Your A/B hierarchy is using the "Curiously Recurring Template" pattern. The name of this pattern should give a clue as to why it can't work - recursion. Since B derives from A, you could get into the situation where A is trying to access something that it defines (via B). Result: recursive definition.

For example, let's modify your original slightly:

template <class T>
class A
{
public:
typedef typename T::MyInt MyInt;
};

template <class T>
class B : public A<B<T> >
{
public:
};

In this case, A's definition of MyInt comes from B's definition, as you intended, but B's definition is inherited from A, which gets it from B<T>, which inherits it from A......

Traits classes. More people should be aware of them.

B doesn't compile, so how can it be part of existent code? No, you're not correct on that comment. B is not the problem. What is the problem is the typedef definition in A, which is exactly I'm trying to add in the already existent code. Right now, the real A class does NOT have that type definitions.

Ok, I think I get you now - you're trying to add some member variables to A (via the typedef) that are of types defined in B. And you're at liberty to change A as much as you like as long as it doesn't break B? Is that a reasonably synopsis?

Well, you can't hold the members directly in A, but you can use something like void*, boost::any, or a similar concoction, where the type of the member variable declared in A is independent of T, but resolved to the correct type when it is used in member functions of A.

Ok, I think I get you now - you're trying to add some member variables to A (via the typedef) that are of types defined in B. And you're at liberty to change A as much as you like as long as it doesn't break B? Is that a reasonably synopsis?

Yes, pretty much this... actually, I can make minor changes to B, as long it doesn't break the whole thing.

For example, let's modify your original slightly:

template <class T>
class A
{
public:
typedef typename T::MyInt MyInt;
};

template <class T>
class B : public A<B<T> >
{
public:
};

In this case, A's definition of MyInt comes from B's definition, as you intended, but B's definition is inherited from A, which gets it from B<T>, which inherits it from A...

Graham, sorry but I think I didn't get how your sugestion would work (basically, because I don't get how MyInt will be instantiate in A). Haven't you forgotten of anything? Can you post an example of use?
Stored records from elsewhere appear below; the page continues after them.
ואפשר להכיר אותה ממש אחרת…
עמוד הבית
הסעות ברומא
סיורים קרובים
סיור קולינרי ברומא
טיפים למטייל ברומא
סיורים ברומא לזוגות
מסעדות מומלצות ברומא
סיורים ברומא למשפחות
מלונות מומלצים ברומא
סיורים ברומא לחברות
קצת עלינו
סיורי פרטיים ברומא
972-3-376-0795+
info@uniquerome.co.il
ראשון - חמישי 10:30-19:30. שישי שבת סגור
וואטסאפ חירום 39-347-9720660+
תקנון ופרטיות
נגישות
Graham, sorry but I think I didn't get how your sugestion would work (basically, because I don't get how MyInt will be instantiate in A). Haven't you forgotten of anything? Can you post an example of use?
It won't work, that's the point. All I did was to change the access control on the typedef in A and remove the one from B. This is functionally equivalent to what you originally posted, except that the typedef the A is trying to access actually comes from A itself (via B), rather than being independently defined by B. The point being that using something from B could have come from A itself, and so we get the recursion that makes the general case of what you're trying to do problematic.

It's like mutally-composing class pairs: you have to break the recursion by introducing at least one pointer. In this case, you break the recursion by introducing a traits class.

Well, thanks everyone. I'll consider your comments.